Know as “the great Giotto”, Giotto di Bondone was the leading artist at the start of Italy’s Renaissance and the Florentine School of painting. According to Giorgio Vasari (1511 – 1574), who dedicated a chapter to the painter in his The Lives of the Artists, Giotto was the tipping point of Italian art from the Byzantine style, into the Renaissance. It is said that that last great painter of the Byzantine era, Cimabue (1240 – 1302), discovered a young Giotto in his rawest form. As written by Vasari:
“One day Cimabue was going about his business between Florence and Vespignano, and he came upon Giotto who, while his sheep were grazing, was sketching one of them in a lifelike way with a slightly pointed rock upon a smooth and polished stone without having learned how to draw it from anyone other than Nature. This caused Cimabue to stop in amazement…”

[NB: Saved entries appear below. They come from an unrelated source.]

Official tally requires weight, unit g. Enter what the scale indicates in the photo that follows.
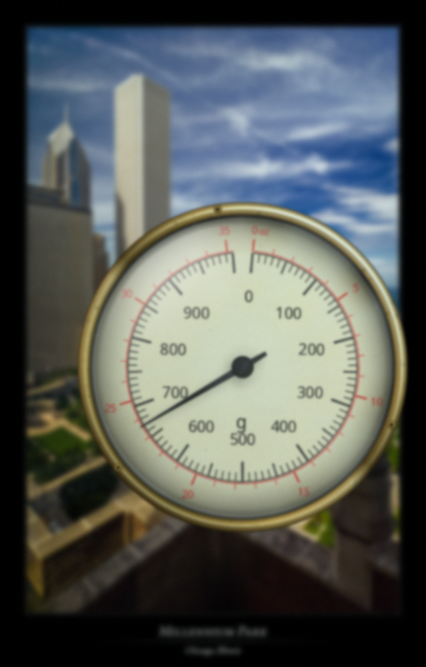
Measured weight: 670 g
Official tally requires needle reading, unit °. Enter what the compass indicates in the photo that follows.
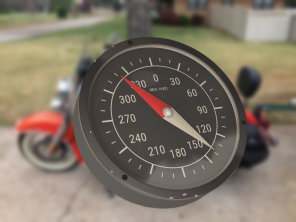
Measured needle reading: 320 °
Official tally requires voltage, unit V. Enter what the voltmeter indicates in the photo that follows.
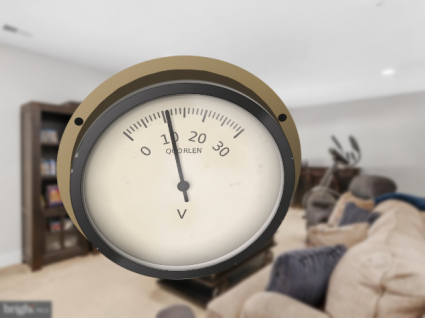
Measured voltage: 11 V
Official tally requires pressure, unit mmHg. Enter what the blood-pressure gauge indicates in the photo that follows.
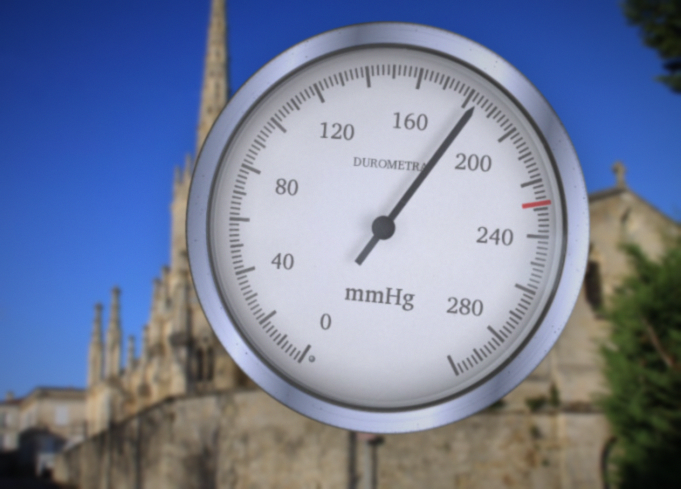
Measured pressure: 184 mmHg
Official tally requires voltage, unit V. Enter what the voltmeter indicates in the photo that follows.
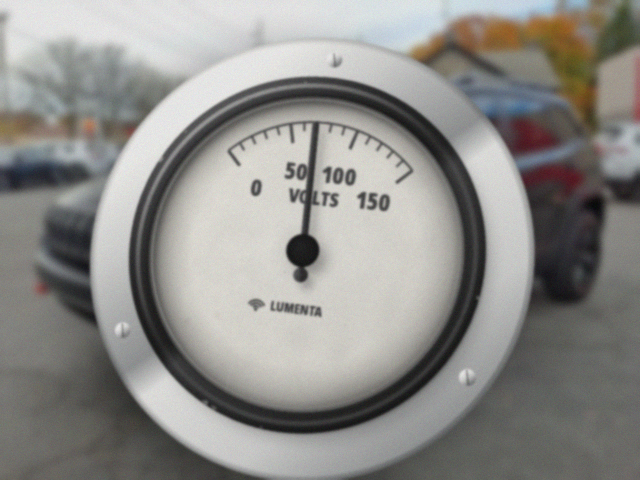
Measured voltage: 70 V
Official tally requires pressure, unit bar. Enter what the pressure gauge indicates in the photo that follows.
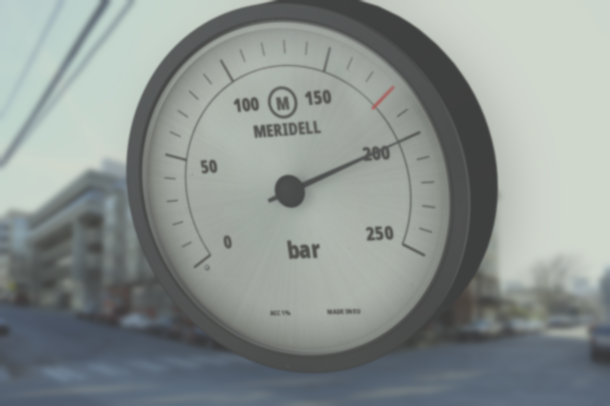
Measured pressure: 200 bar
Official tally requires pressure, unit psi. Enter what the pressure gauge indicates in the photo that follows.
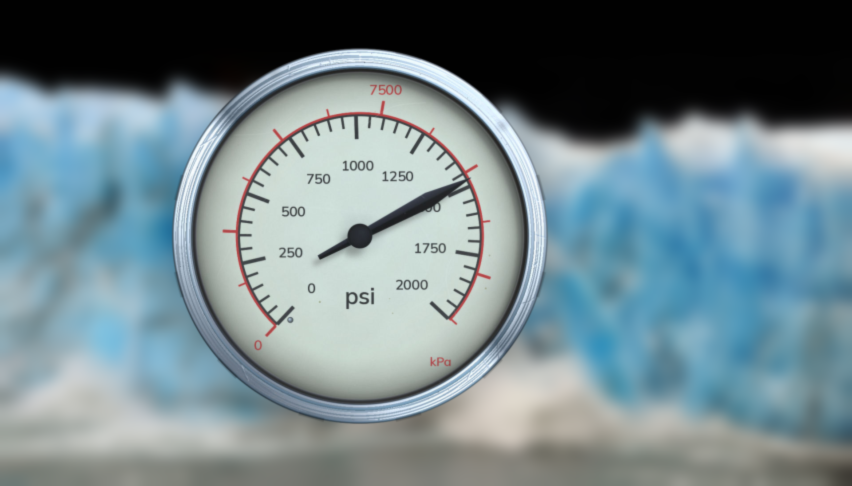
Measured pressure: 1475 psi
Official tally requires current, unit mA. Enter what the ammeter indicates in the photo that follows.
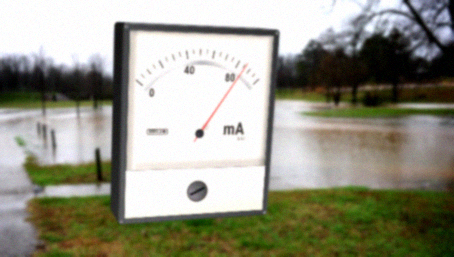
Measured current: 85 mA
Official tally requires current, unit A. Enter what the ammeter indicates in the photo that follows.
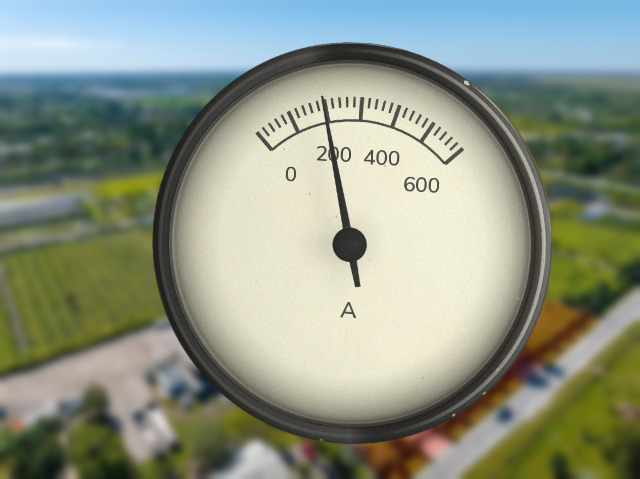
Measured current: 200 A
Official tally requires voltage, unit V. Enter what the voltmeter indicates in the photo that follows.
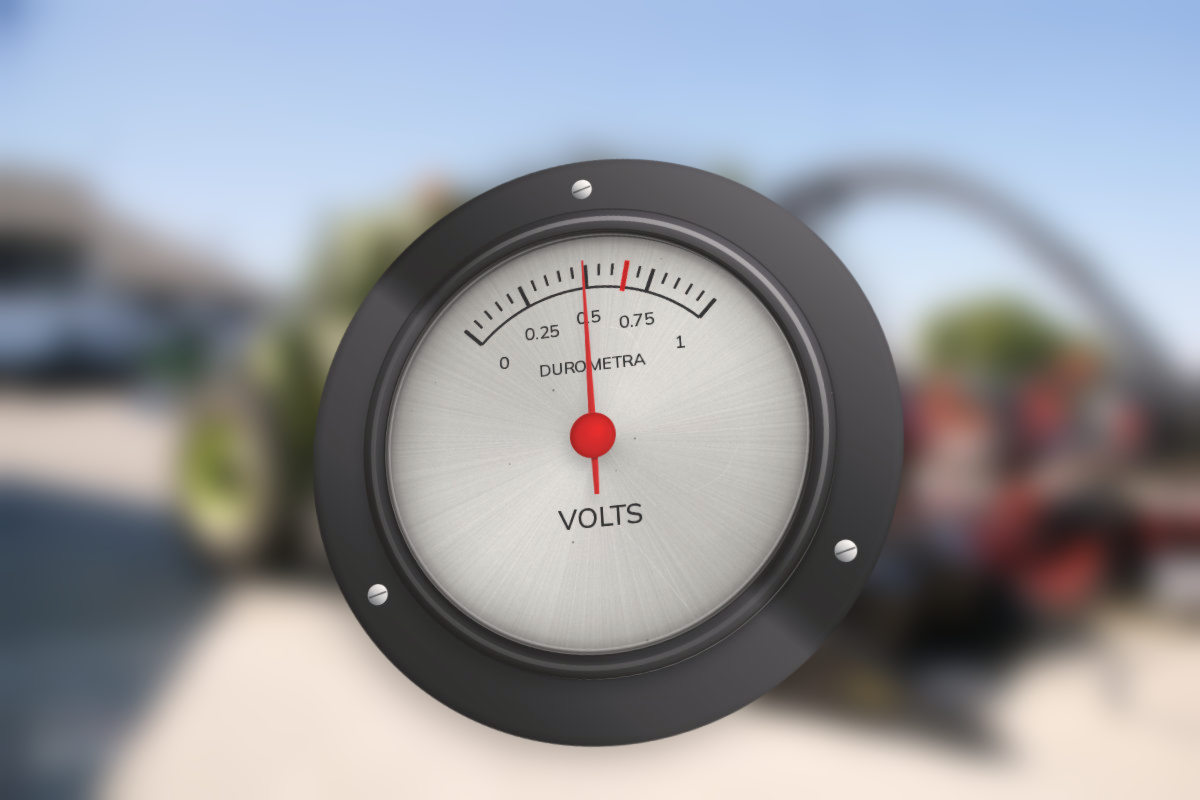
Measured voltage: 0.5 V
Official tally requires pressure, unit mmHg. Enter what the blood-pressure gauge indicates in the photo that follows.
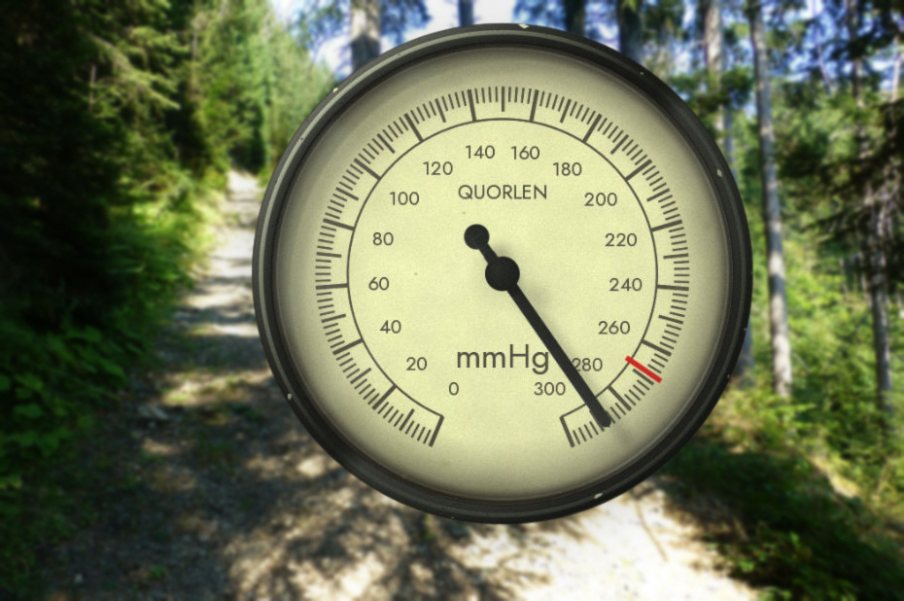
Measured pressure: 288 mmHg
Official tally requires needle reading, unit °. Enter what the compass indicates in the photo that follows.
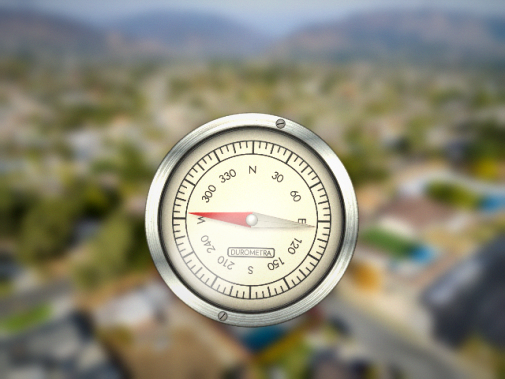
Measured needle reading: 275 °
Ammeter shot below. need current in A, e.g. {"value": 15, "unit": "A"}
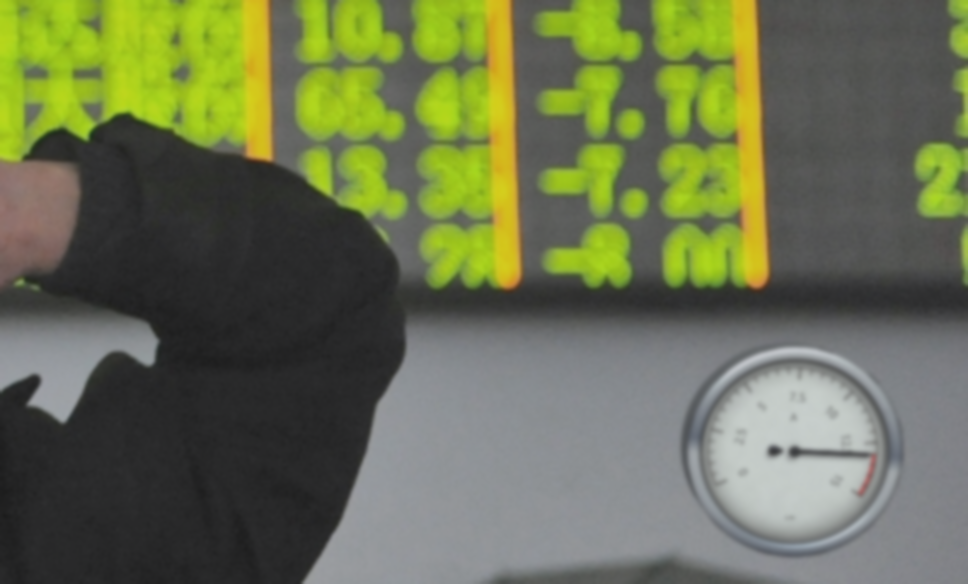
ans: {"value": 13, "unit": "A"}
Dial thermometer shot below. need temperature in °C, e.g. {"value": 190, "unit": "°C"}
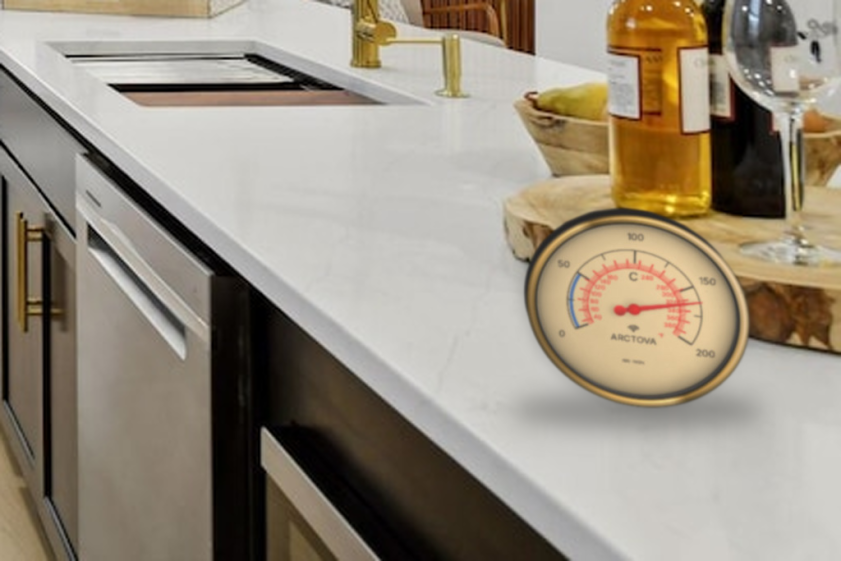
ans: {"value": 162.5, "unit": "°C"}
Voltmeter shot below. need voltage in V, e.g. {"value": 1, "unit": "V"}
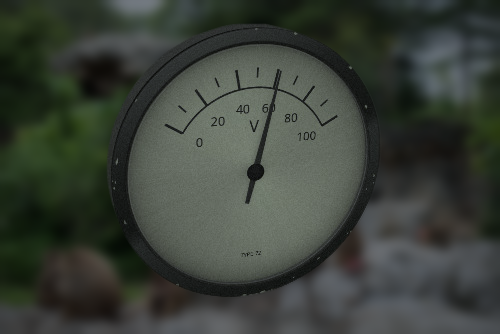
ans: {"value": 60, "unit": "V"}
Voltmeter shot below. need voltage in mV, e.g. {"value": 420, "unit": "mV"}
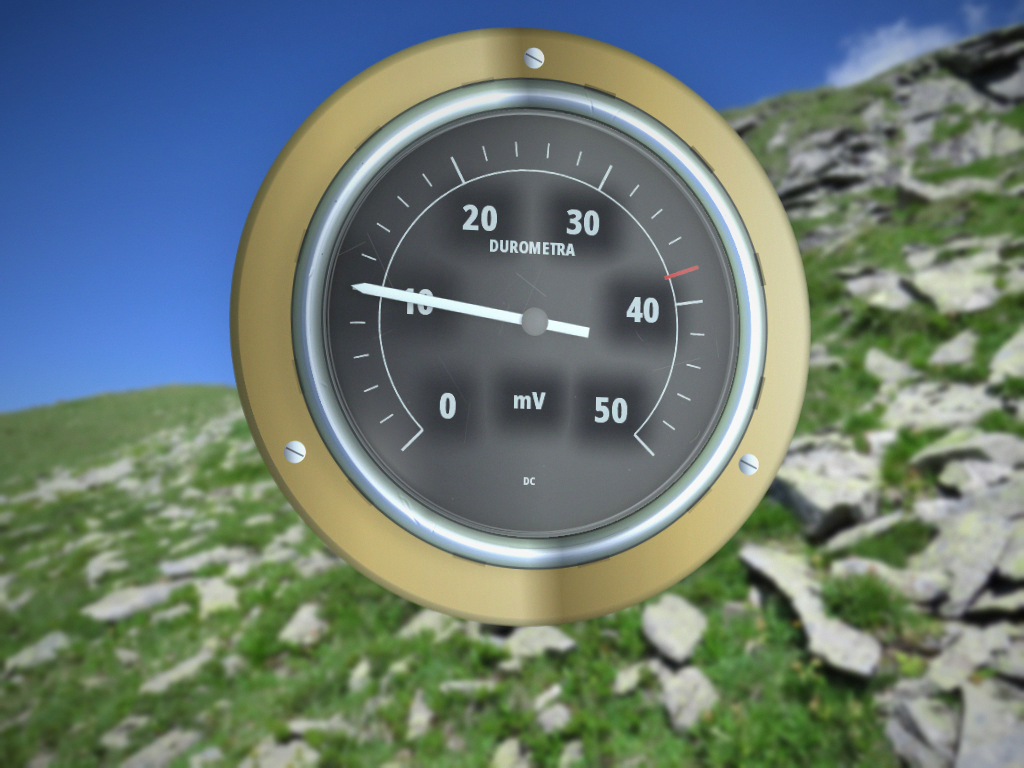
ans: {"value": 10, "unit": "mV"}
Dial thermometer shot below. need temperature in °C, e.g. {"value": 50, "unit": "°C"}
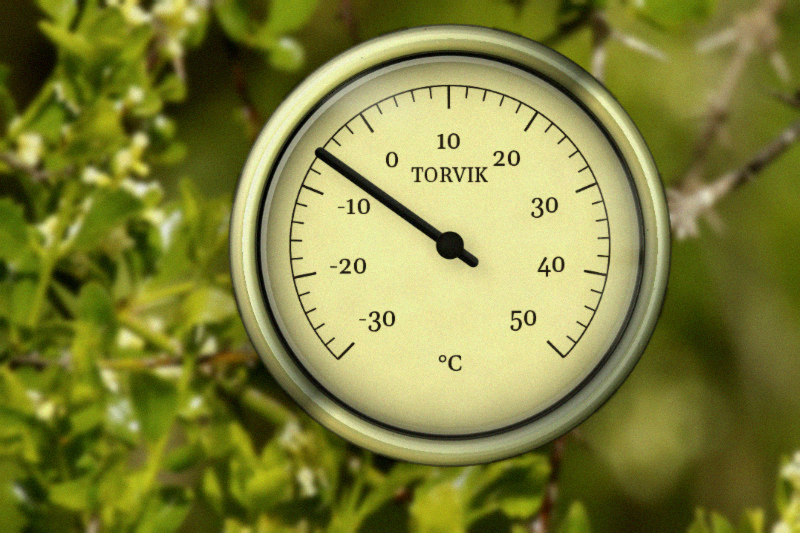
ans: {"value": -6, "unit": "°C"}
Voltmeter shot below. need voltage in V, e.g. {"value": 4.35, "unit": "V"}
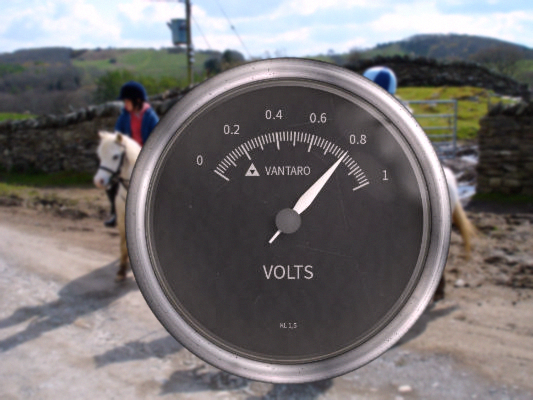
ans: {"value": 0.8, "unit": "V"}
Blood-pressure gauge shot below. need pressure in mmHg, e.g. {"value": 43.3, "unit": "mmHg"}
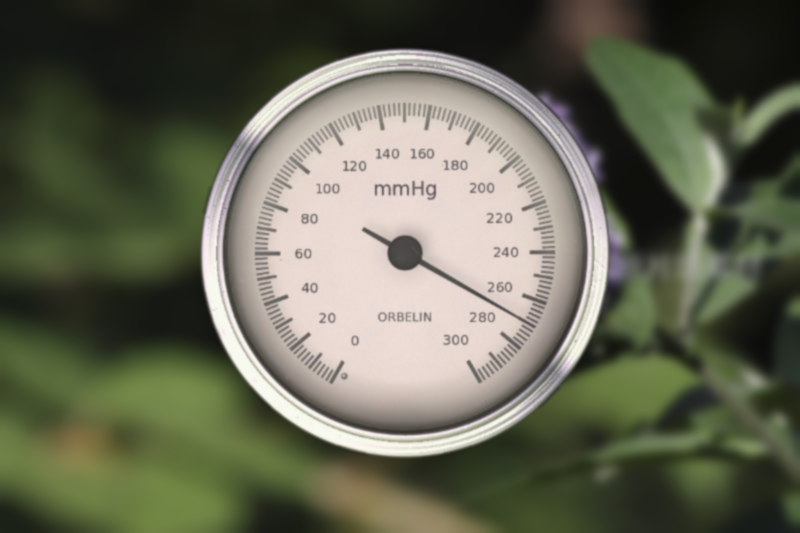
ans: {"value": 270, "unit": "mmHg"}
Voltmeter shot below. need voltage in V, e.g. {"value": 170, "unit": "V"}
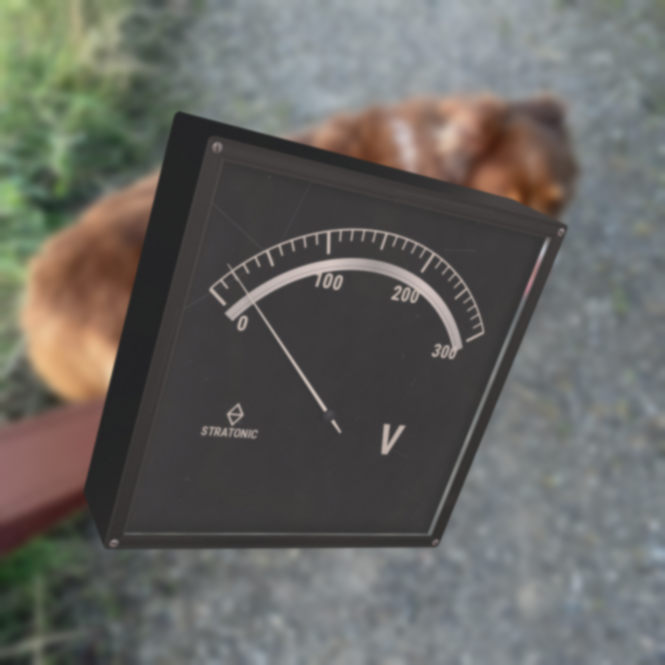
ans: {"value": 20, "unit": "V"}
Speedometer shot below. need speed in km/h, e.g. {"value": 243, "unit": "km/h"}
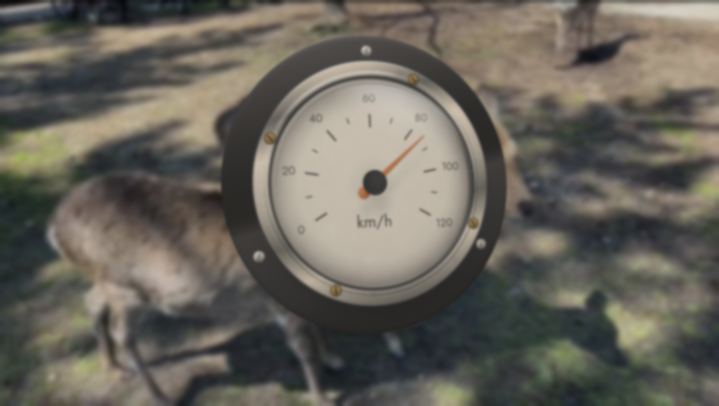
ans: {"value": 85, "unit": "km/h"}
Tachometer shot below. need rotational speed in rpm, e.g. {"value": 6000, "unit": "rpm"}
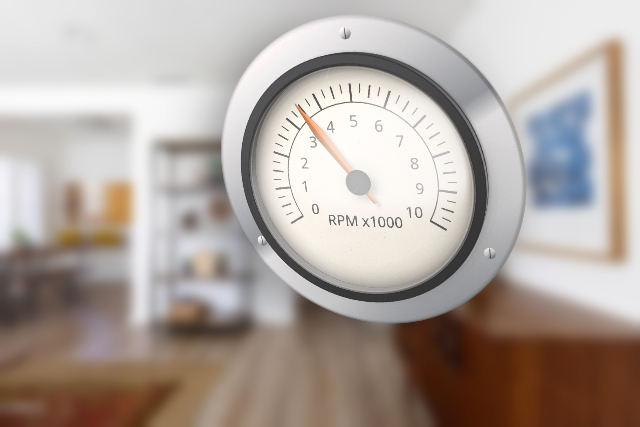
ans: {"value": 3500, "unit": "rpm"}
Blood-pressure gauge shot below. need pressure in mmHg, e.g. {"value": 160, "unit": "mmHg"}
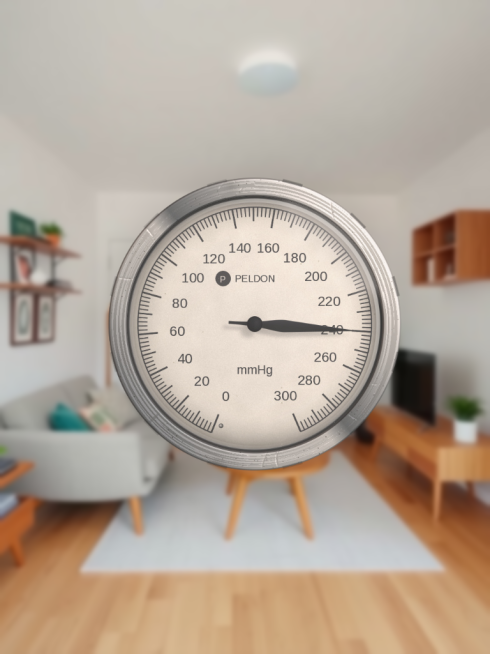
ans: {"value": 240, "unit": "mmHg"}
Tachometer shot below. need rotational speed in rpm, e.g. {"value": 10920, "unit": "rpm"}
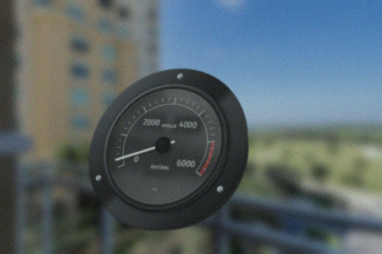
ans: {"value": 200, "unit": "rpm"}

It is from here that Cimabue brought Giotto into the bustling activity of the art world in Florence, where he excelled beyond measure of the time. How much of this story is true, is open for debate, but it is true that Giotto apprenticed in Cimabue’s studio in Florence. Vasari’s other account of Cimabue and Giotto tells of the young artist painting a fly so life-like that Cimabue continually tried to brush it off the canvas.
He also travelled with Cimabue to Rome and there may be several works that Giotto contributed to in Cimabue’s commissions. His earliest individual works include a fresco of the Annunciation and his quite large Crucifix, painted for the Santa Maria Novella in Florence. Giotto also painted in Rome from 1297 – 1300 and created his Badia Polyptych for the high altar of the Badia in Florence, which now hangs in the Uffizi Gallery.
Giotto’s masterpiece is often considered the fresco cycles he painted for the Scrovegni Chapel or Arena Chapel in Padua, with depictions of salvation seen in the Life of Christ and the Life of the Virgin and also a Last Judgment piece. The combined works, completed in the course of up to 7 years, have become known as a defining early masterwork of the Renaissance, going on to influence many artists in Florence and beyond.
Giotto painted other works in Padua, as well as in Assisi, and traveled back and forth between Rome and Florence. These made up most of his later works, including his Madonna altarpiece in the Church of Ognissanti in Florence, from around 1310. The piece, now in the Uffizi Gallery, finds its display in comparison to Cimabue’s Santa Trinita Madonna and Duccio’s (1255 – 1260) famous masterpiece, the Rucellai Madonna. Receiving a great number of religious commissions in Rome, Giotto also traveled to work in Bologna and Milan. The artist was also an accomplished architect, appointed to work on the Basilica di Santa Maria del Fiore, (The Duomo of Florence).
Dante (1265 – 1321) praised Giotto in the Divine Comedy, saying, “Once Cimabue thought to hold the field as painter; Giotto now is all the rage, dimming the luster of the other’s fame.”